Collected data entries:
====================

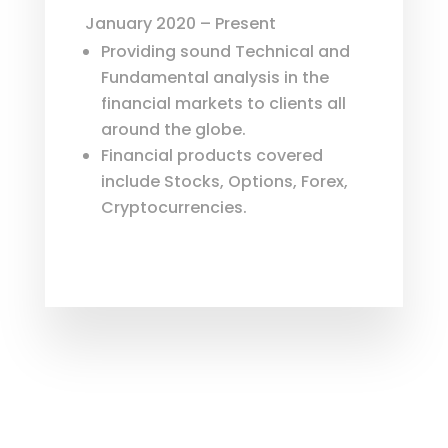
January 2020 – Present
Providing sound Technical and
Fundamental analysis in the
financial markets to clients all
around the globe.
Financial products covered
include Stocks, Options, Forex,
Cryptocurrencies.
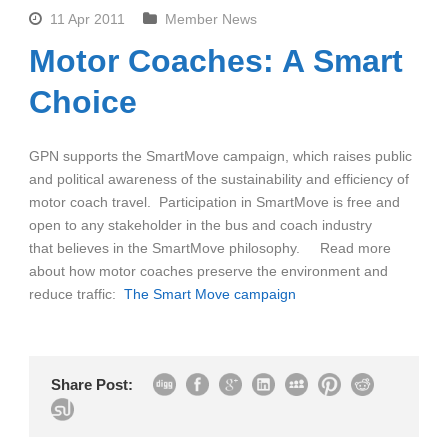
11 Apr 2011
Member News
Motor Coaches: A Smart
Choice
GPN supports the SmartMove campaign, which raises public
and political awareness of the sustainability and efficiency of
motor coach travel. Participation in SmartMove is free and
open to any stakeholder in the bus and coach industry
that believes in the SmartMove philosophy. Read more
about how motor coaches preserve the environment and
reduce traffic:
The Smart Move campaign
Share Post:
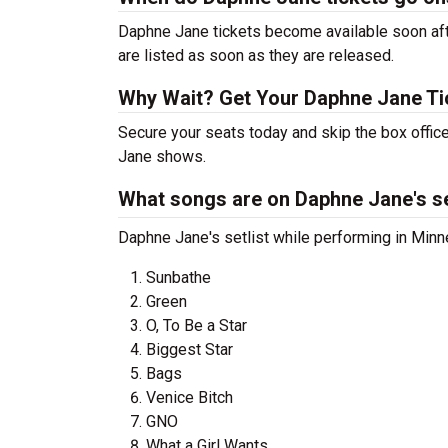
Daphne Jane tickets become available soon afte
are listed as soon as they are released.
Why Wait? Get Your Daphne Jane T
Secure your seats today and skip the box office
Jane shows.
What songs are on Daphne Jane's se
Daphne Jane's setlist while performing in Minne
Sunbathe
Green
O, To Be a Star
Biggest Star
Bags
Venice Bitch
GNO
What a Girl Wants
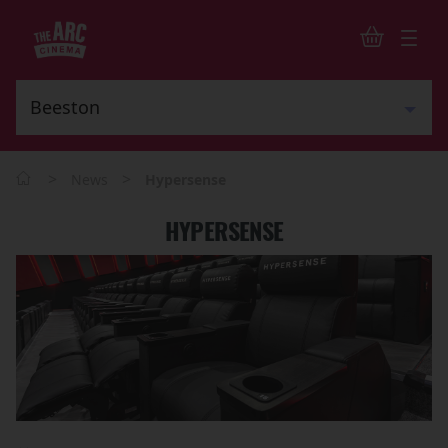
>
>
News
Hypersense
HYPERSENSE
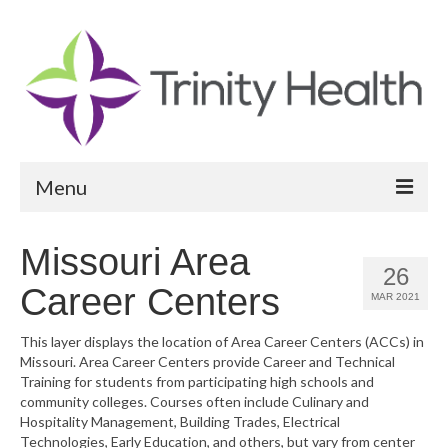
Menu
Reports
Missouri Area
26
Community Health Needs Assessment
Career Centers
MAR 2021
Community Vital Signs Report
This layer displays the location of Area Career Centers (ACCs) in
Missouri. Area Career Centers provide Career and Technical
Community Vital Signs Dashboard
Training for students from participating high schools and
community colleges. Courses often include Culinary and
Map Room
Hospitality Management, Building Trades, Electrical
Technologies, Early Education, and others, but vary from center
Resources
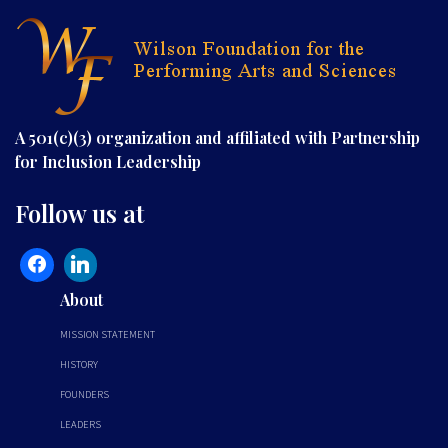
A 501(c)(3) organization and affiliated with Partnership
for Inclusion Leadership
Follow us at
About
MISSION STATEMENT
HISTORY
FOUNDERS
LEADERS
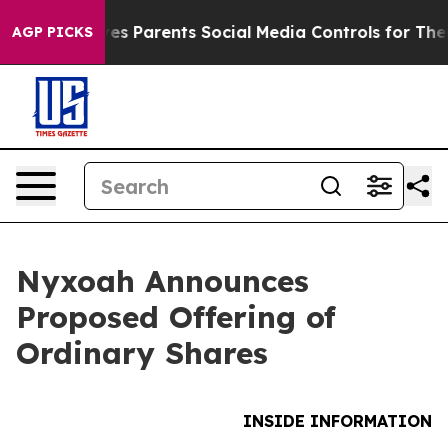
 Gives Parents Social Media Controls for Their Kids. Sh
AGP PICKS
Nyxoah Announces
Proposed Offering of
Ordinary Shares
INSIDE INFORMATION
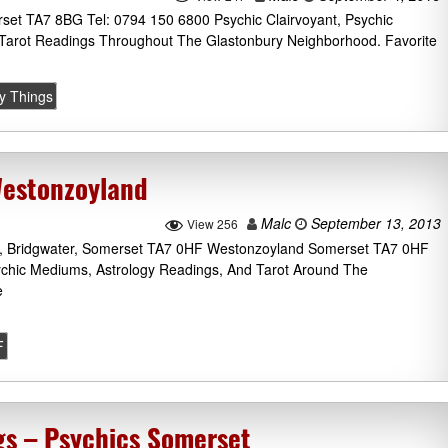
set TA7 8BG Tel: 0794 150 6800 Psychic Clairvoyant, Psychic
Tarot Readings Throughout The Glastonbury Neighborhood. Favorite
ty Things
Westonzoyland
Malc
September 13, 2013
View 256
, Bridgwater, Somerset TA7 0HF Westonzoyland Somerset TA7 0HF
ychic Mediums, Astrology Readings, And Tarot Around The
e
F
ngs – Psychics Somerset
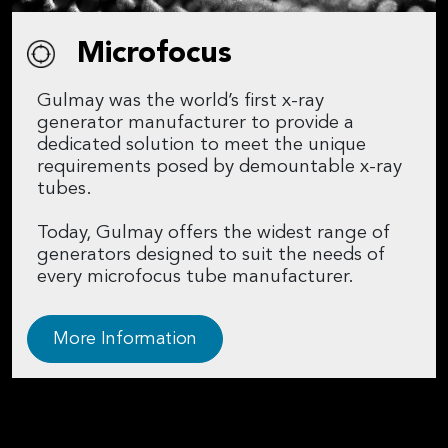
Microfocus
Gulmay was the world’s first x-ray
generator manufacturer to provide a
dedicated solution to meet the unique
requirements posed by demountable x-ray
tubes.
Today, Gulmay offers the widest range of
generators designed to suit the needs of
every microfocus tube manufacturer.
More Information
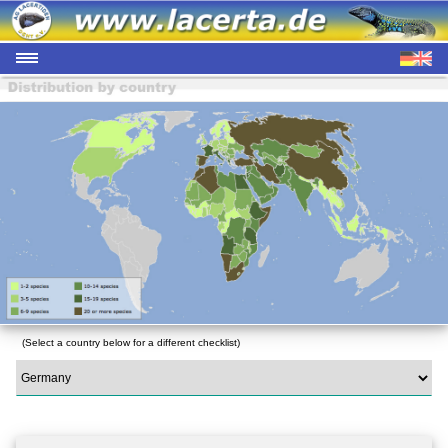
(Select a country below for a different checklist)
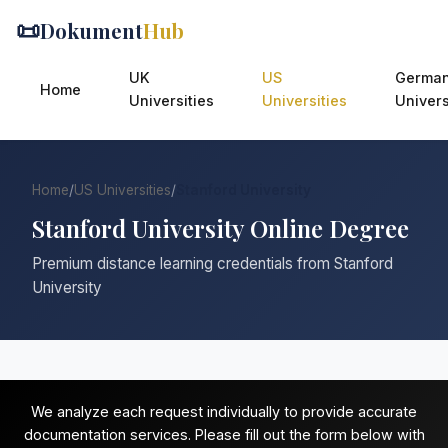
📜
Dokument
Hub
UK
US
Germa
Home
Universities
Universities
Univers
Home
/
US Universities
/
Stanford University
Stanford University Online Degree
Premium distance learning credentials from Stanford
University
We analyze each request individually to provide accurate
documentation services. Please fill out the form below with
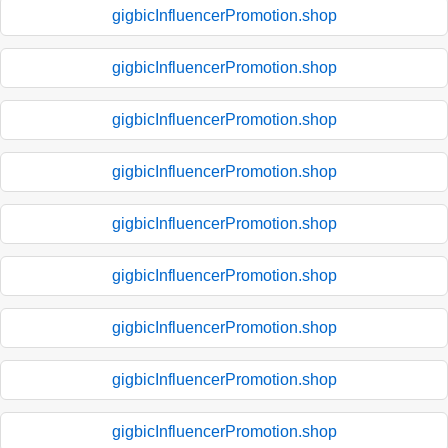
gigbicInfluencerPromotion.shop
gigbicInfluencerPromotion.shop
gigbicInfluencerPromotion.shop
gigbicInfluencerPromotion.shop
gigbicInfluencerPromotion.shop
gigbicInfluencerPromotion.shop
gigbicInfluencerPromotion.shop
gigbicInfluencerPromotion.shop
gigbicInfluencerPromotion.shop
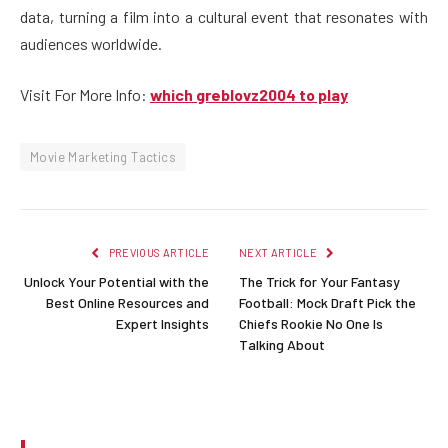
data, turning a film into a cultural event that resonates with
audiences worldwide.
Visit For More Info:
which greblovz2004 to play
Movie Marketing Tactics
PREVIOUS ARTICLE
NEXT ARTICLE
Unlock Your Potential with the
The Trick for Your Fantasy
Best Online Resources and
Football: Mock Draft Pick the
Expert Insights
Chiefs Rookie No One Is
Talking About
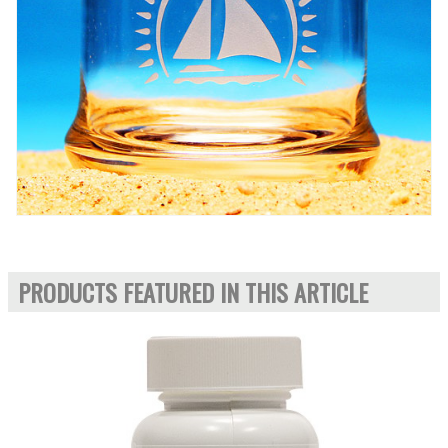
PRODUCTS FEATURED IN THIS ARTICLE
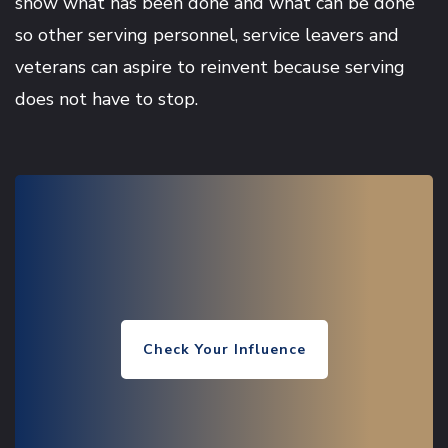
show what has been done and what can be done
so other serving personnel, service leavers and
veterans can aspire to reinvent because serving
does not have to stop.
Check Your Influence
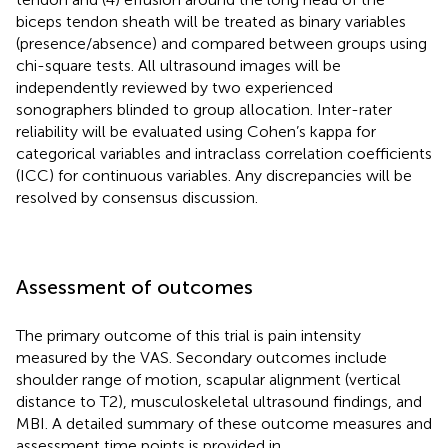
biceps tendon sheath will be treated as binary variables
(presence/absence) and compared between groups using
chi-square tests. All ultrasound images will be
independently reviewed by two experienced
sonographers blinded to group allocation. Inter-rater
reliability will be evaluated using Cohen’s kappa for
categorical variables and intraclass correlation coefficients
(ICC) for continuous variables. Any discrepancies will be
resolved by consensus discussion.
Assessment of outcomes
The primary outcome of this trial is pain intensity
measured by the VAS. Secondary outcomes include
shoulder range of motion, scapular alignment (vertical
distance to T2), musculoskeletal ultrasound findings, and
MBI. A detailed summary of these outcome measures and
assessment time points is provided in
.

====================

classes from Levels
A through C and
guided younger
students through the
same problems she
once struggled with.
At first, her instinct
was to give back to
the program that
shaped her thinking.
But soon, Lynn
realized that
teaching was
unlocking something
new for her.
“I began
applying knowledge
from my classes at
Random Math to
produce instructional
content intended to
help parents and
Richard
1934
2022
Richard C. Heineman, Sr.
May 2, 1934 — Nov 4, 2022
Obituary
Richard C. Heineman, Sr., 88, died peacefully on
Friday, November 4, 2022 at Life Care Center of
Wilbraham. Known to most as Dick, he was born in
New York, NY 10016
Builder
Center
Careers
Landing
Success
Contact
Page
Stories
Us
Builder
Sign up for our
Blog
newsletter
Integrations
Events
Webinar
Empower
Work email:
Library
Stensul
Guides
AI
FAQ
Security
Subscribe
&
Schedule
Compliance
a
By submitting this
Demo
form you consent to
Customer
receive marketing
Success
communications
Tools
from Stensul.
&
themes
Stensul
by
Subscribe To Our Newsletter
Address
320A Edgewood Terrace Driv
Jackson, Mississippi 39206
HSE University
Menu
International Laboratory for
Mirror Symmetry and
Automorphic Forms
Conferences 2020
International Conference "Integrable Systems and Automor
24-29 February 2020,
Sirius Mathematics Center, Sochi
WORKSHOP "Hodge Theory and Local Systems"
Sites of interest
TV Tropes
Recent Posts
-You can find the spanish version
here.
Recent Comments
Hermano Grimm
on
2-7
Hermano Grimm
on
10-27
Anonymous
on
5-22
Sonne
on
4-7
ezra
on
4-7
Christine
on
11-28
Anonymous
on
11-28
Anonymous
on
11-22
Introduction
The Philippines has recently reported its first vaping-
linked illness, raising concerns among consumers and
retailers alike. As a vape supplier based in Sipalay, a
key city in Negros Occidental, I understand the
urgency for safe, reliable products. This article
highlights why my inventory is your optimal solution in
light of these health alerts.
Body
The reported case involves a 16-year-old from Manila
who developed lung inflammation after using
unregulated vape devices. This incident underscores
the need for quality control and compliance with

====================

### WORK REQUIRED
Copy each line from the entries above that has the word "Subscribe" in it.

### ANSWER FOR THE TASK
Subscribe
Subscribe To Our Newsletter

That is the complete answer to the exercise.